*** TEXT BLOCK Section Begins ***
Both supernova and neutron star merges make the same thing: black holes surrounded by a magnetized disc of gas left over from their parent stars. “In these environments,” said Kurzgesagt, “the rotation winds up the magnetic field, which funnels hot jets of particles, traveling at nearly the speed of light”.

The gas in this funnel creates two tight jets of high energy gamma rays like a “celestial laser gun”.

Death from GRBs

The universe is full of these cosmic snipers, firing randomly into the dark.

If one such burst were to hit us, we would burn and EveryoneDiesTM (or at least the part that’s facing the GRB). So far, all the GRBs detected are very far away and is not thought to cause us any interference given that, according to Grant, Earth is situated well in the outer suburbs of the Milky Way, 28,000 light years from the center.

GRBs occur far more often in denser regions of stars than the outskirts of the galaxy. If Earth’s distance from the galactic center were halved, “the planet would be sterile”.

But a study reported in the Dec. 5 Physical Review Letters concludes that gamma-ray bursts can be a threat to life on Earth and may have actually contributed to one of the 5 mass extinctions.

A gamma-ray burst doesn’t need to be concentrated or near enough to cause global damage to life. A GRB 4000 light years away, if directed at Earth, would have a hundred-light-years-width by the time it reaches us.

A gamma-ray burst would break up molecules in the atmosphere and nearly destroy the ozone layer. We no longer would have protection from the Sun’s deadly UV rays and EveryoneDiesTM.

There is a very good chance that at least one lethal GRB took place within the last 5 gigayears, and is thought to have caused the Ordovician extinction 450 million years ago when 85 % of all marine species were eradicated.

We May Be Alone After All

Gamma-ray bursts could even be one reason why we don’t see life anywhere else in the universe. They might be wiping out regular chunks of it on a regular basis.

Assuming that a similar level of radiation would be lethal to life on other planets, we will find that a large number of them are located in a location with a high probability of a lethal GRB especially in the inner Milky Way and highest density regions in other galaxies.
*** TEXT BLOCK Section Ends ***
- **PROBLEM**:
Answer these questions from the text on gamma-ray bursts above:
(a) How far from the center of the Milky Way is Earth situated, according to Grant?
(b) How wide would a burst from 4000 light years away be by the time it reached Earth?
(c) What share of marine species were eradicated in the Ordovician extinction?
*** MATERIAL SHOWN Section Begins ***
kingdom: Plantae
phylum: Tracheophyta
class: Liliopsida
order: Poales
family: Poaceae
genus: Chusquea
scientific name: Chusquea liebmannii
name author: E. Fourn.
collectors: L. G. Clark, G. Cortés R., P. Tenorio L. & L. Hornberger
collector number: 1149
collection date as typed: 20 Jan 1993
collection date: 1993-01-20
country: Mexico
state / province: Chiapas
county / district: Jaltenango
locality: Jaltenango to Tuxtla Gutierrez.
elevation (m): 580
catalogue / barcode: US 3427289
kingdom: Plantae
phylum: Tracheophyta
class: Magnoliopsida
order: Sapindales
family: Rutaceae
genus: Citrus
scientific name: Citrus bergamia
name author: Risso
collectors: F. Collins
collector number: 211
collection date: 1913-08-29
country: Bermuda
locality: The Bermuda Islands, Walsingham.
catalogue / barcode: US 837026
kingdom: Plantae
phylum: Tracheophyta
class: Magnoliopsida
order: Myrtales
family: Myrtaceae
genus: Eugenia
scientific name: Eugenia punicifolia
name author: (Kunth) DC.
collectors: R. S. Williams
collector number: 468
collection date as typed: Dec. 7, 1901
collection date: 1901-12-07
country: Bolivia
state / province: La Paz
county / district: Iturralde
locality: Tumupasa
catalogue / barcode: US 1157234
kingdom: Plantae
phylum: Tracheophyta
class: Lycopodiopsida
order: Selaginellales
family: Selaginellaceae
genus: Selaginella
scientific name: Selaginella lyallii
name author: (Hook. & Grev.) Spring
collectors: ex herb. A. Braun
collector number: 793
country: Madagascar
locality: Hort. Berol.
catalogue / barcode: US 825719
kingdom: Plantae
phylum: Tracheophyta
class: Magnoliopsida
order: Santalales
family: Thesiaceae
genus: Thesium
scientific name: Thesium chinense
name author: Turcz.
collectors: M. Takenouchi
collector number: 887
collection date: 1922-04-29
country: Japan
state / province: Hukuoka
*** MATERIAL SHOWN Section Ends ***
- **EXERCISE RESPONSE**:
(a) 28,000 light years.
(b) A hundred light years.
(c) 85 percent.